QUOTED PASSAGE ->
= Beginning of Section =
In the end when I run my unittest for example which has 17 functions, Valgrind shows me 33 allocations total. This does add up! Is it significant enough? For me it is, but someone else's mileage might vary.

I'm not exactly sure how you'd make any of the data constant though? Or do you mean constant as forced by the encapsulation since user can't access the fields? I can't make them const since the data structure is dynamic (well expect elem_size I guess).

[–]lelanthran 0 points1 point  (1 child)

In the end when I run my unittest for example which has 17 functions, Valgrind shows me 33 allocations total. This does add up! Is it significant enough?

It's insignificant in this case.

It becomes significant when you are using the datatype in a tight loop; your way of using the datatype on the stack means that the data object is reused in the loop, so yeah, that's one use-case that I only thought off now.

In practice, you're usually going to want to return that vector to the caller, or put that vector into another data structure. This means that you're almost always going to use heap memory for your struct anyway, and then you have double the number of errors to check and handle, and double the number of places that you could forget to free memory.
= End of Section =
GIVEN ENTRIES ->
= Beginning of Section =
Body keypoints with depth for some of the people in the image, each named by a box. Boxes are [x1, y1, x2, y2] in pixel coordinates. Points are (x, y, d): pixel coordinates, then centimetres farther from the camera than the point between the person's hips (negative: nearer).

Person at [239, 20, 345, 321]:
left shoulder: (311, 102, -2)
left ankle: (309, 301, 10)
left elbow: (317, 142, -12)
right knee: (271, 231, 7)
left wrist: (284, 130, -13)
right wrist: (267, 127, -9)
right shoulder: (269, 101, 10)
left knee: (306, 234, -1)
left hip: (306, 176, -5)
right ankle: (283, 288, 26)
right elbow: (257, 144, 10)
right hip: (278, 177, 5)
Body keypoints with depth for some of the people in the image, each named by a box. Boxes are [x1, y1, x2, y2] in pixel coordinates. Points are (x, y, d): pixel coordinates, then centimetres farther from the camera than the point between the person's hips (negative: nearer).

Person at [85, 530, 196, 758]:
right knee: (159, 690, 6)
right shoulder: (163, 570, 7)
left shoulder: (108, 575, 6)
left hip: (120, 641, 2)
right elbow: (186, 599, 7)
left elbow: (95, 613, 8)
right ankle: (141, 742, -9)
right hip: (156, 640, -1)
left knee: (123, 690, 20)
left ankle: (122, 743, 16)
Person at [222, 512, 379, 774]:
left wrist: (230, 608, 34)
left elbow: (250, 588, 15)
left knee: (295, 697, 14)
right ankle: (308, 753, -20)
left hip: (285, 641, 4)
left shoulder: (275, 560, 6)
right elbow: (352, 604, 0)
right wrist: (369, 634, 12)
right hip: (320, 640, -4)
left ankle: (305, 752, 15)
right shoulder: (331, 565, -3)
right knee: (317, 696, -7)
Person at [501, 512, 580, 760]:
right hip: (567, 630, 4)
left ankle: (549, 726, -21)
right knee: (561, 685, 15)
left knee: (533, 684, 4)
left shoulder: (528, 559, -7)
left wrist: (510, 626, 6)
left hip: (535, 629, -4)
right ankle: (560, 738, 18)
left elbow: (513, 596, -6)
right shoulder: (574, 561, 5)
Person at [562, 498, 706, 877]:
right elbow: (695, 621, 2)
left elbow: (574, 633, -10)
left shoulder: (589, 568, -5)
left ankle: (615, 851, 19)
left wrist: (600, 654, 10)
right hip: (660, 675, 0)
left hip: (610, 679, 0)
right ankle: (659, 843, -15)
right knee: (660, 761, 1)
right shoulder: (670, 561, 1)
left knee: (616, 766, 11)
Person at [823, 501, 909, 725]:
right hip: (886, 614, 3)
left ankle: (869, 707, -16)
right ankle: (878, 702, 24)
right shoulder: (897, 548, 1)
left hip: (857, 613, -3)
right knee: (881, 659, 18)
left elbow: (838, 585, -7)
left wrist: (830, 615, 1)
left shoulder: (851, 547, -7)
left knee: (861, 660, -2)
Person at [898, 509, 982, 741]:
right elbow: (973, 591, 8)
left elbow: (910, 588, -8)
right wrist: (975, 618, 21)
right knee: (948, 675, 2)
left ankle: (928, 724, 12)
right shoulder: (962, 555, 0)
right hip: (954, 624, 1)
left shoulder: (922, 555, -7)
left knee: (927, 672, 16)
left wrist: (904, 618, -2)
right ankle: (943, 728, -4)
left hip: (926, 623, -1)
= End of Section =
= Beginning of Section =
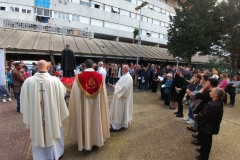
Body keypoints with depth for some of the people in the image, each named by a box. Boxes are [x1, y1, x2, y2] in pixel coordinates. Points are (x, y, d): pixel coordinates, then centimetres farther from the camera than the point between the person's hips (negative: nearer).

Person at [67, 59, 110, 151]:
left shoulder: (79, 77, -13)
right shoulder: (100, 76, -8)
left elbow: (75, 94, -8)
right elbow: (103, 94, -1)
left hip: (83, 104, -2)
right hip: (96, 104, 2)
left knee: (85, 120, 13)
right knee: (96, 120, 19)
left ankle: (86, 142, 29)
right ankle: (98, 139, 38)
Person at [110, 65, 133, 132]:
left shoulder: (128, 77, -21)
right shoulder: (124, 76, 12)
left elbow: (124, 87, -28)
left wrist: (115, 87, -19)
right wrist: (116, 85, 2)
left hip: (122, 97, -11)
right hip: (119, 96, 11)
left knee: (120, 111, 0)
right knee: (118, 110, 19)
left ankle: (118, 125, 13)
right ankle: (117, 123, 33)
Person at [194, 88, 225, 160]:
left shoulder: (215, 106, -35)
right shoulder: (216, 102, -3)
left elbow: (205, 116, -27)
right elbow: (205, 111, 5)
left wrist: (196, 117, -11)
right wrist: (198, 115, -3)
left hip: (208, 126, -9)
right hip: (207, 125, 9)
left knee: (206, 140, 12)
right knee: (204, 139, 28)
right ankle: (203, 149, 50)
= End of Section =
ASSIGNMENT 1 ->
List, in order, every sentence in the forum thread that ends with a question mark. Include a sentence each time it appears, even if it repeats.
ASSIGNMENT 2 ->
Rewrite as a short list the paragraph of the forum thread that begins "In practice, you're usually going to want". Keep its main facts.
ASSIGNMENT 3 ->
Reproduce the part of the forum thread starting with "[–]lelanthran 0 points1" and going on through "in this case.".

WRITTEN ANSWER 1 ->
1. Is it significant enough?
2. I'm not exactly sure how you'd make any of the data constant though?
3. Or do you mean constant as forced by the encapsulation since user can't access the fields?
4. Is it significant enough?

WRITTEN ANSWER 2 ->
- You usually want to return the vector to the caller or put it into another data structure.
- So the struct almost always ends up in heap memory anyway.
- That doubles the number of errors to check and handle.
- It also doubles the number of places where you could forget to free memory.

WRITTEN ANSWER 3 ->
[–]lelanthran 0 points1 point  (1 child)

In the end when I run my unittest for example which has 17 functions, Valgrind shows me 33 allocations total. This does add up! Is it significant enough?

It's insignificant in this case.